• _Extract provided_
______

The Australian Fashion Council (AFC) has opened a final, industry-wide validation survey as it enters the last stage of developing Australia’s first National Manufacturing Strategy (NMS) for clothing, textiles, and footwear.
The Strategy is scheduled to be launched at Parliament House on March 12, 2026, marking a shift from consultation to implementation.
Why This Matters
The Strategy addresses a structural crisis in Australia’s textile, clothing, and footwear (TCF) manufacturing sector:
- 97% of fashion and textile products sold in Australia are now made offshore
- Local manufacturing capability is shrinking due to:
- Factory closures
- Ageing infrastructure
- Loss of skilled labour
- Australia is increasingly exposed to global supply-chain shocks, currency volatility, and geopolitical risk
Despite this, the broader sector:
- Contributes $27.2 billion annually
- Employs ~500,000 people
- Accounts for 1.5% of national GDP
How the Strategy Was Built
- Based on 14 national consultations over the past year
- Conducted with R.M. Williams
- Involved:
- 300+ stakeholders
- Brands, manufacturers, fibre producers
- Educators, technology providers
- Supply-chain specialists
- First Nations businesses
- Generated 1,000+ initiatives and votes
The findings were distilled into the AFC Industry Consultation Findings paper, now being validated through the final survey.

______

• _Study material_
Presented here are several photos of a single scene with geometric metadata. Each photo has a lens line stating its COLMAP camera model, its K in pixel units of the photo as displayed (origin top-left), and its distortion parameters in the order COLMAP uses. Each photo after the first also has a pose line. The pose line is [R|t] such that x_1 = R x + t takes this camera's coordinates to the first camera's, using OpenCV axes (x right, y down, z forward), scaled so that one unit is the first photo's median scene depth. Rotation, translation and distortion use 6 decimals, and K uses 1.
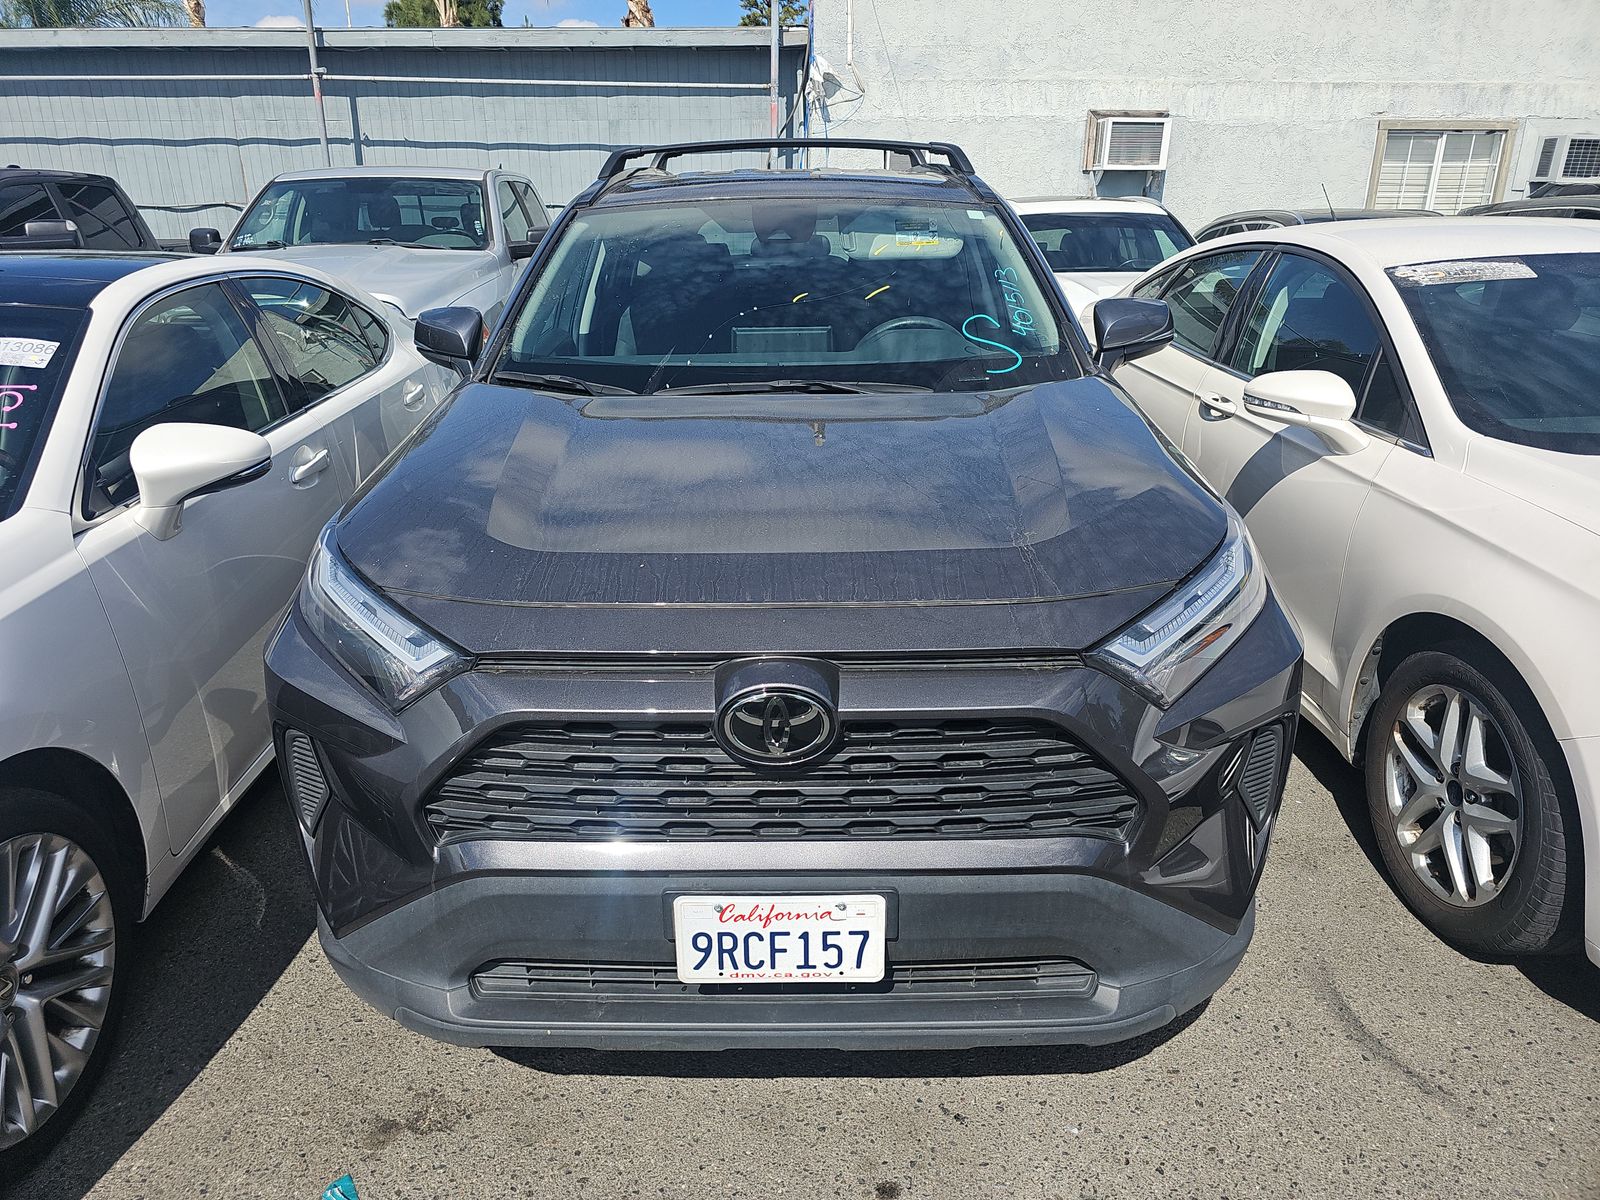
lens RADIAL K [[1069.2, 0, 798.1], [0, 1069.2, 591.5], [0, 0, 1]] dist [0.032072, -0.025979]
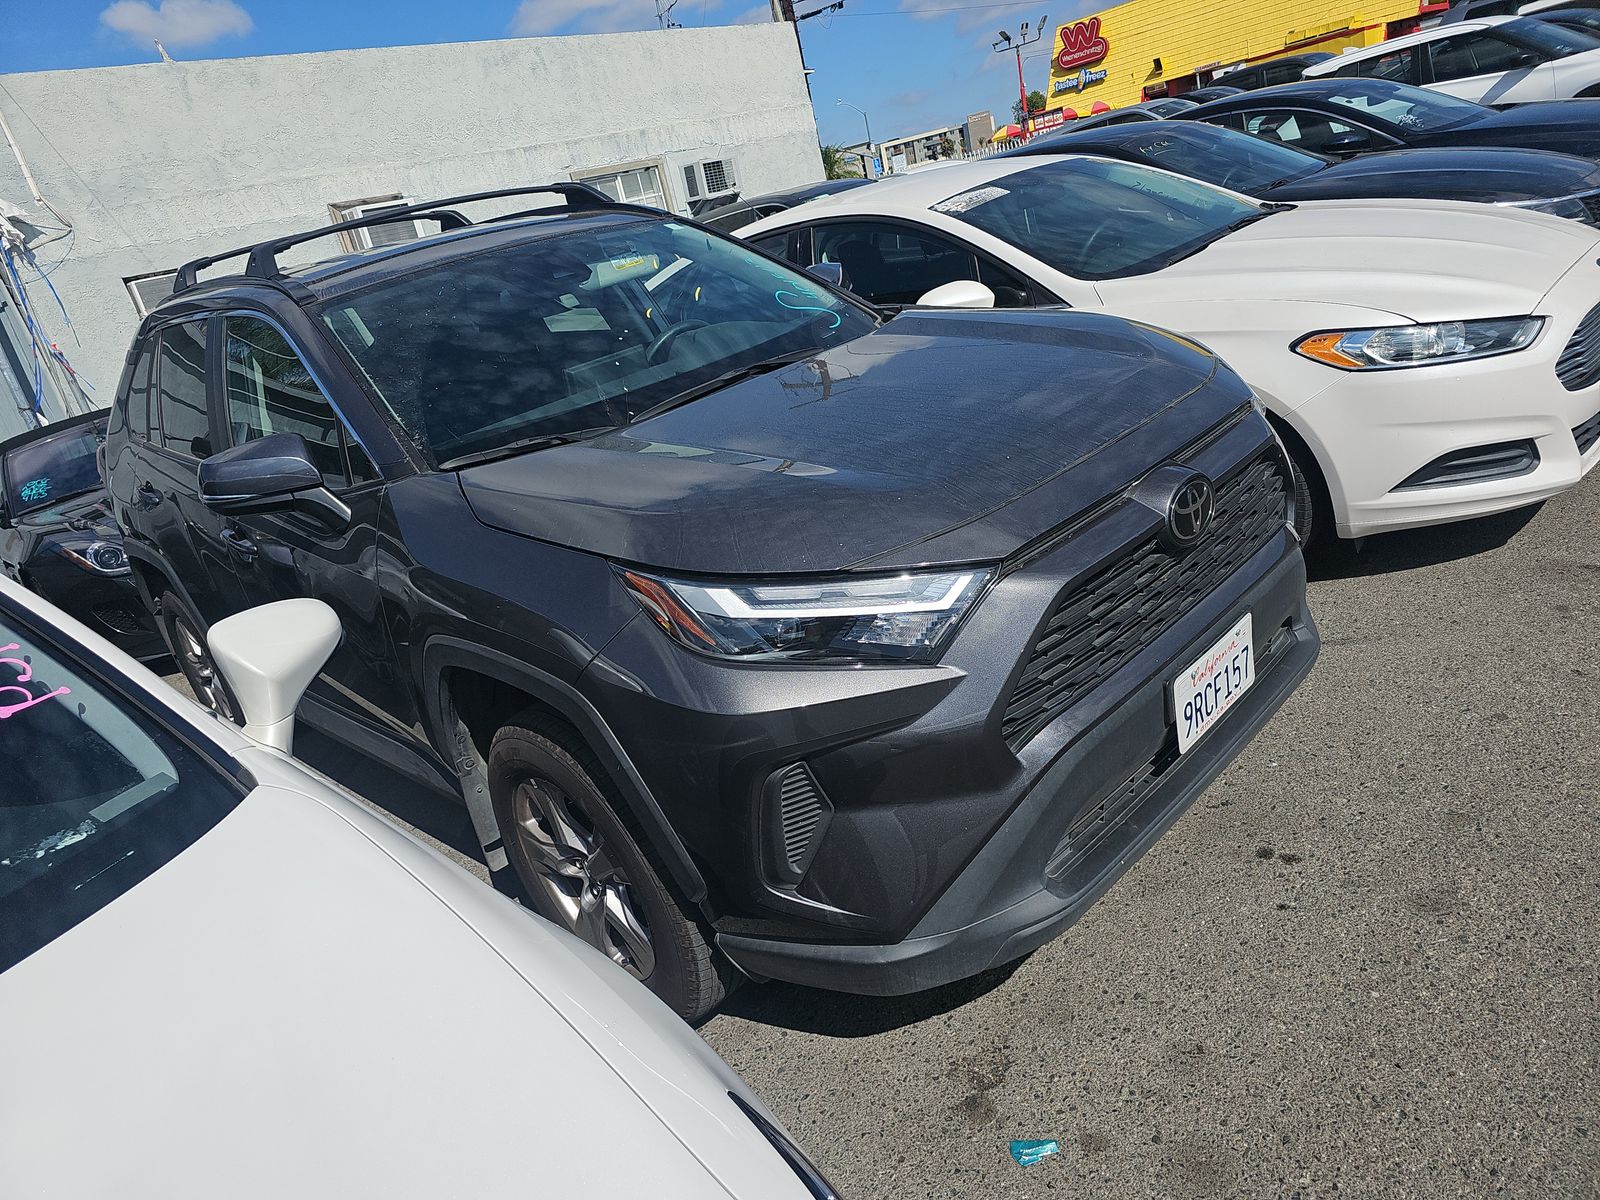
lens RADIAL K [[1069.2, 0, 793.5], [0, 1069.2, 608.9], [0, 0, 1]] dist [0.032072, -0.025979]
pose [[0.690696, -0.395925, 0.605130, -0.183875], [0.436742, 0.895340, 0.087305, -0.013608], [-0.576363, 0.203985, 0.791325, 0.044468]]
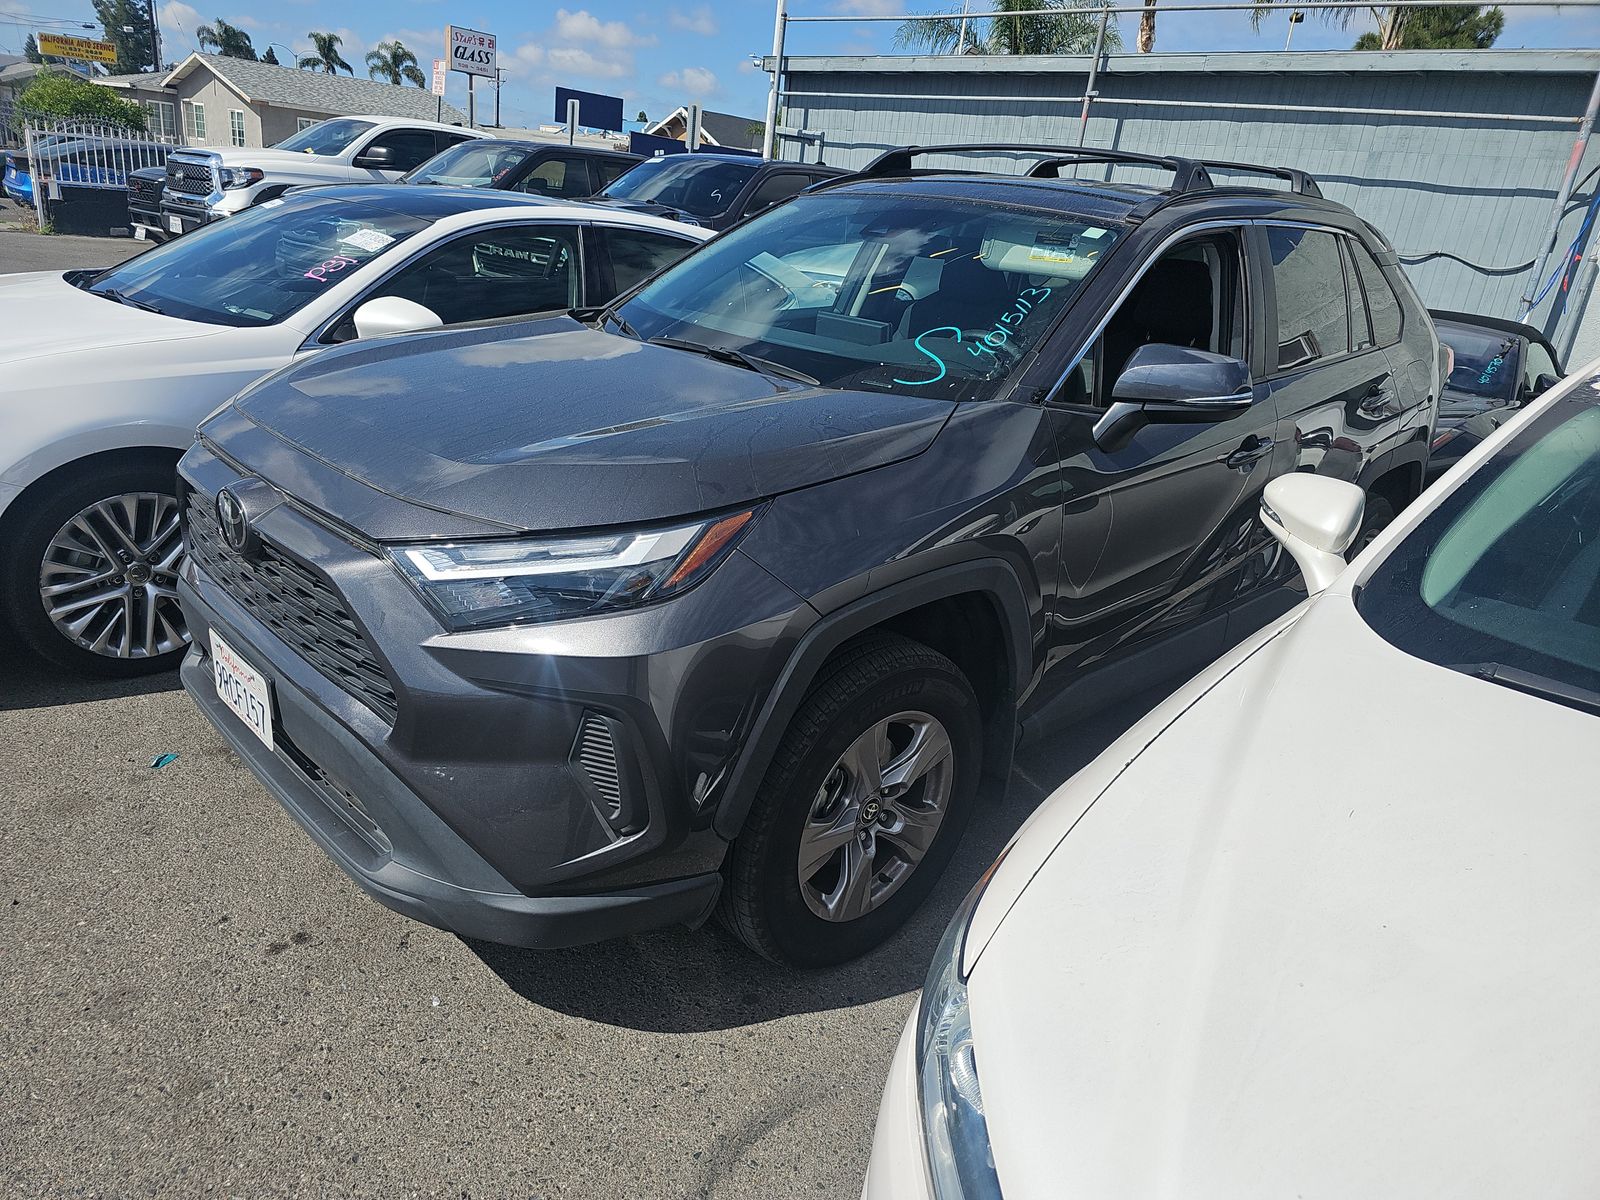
lens RADIAL K [[1069.2, 0, 805.2], [0, 1069.2, 599.8], [0, 0, 1]] dist [0.032072, -0.025979]
pose [[0.698663, 0.318883, -0.640456, 0.208225], [-0.331472, 0.937579, 0.105223, -0.024637], [0.634032, 0.138777, 0.760753, 0.065111]]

______

• _Task requirements_
Continue the article on Australia's National Manufacturing Strategy for clothing, textiles, and footwear from the point at which it ends.

• _Task output_
Key Problems Identified
- Workforce Crisis
- Severe shortages in:
- Sewing, cutting, patternmaking
- Machine maintenance
- Digital and automated manufacturing skills
- Ageing workforce + weak apprenticeship pathways
- SMEs and regional manufacturers most exposed
- Over 50% of the local manufacturing workforce are women
- Technology & Investment Gaps
- Heavy reliance on outdated machinery
- Limited access to capital for automation and digitalisation
- Risk of falling permanently behind offshore competitors operating advanced, automated factories
- Broken Fibre-to-Fashion Chain
- Lack of early-stage processing (e.g. scouring, yarn spinning)
- Australia cannot fully leverage its strengths in cotton and wool
- Weak domestic value-chain integration
Shared National Priorities (Strong Consensus)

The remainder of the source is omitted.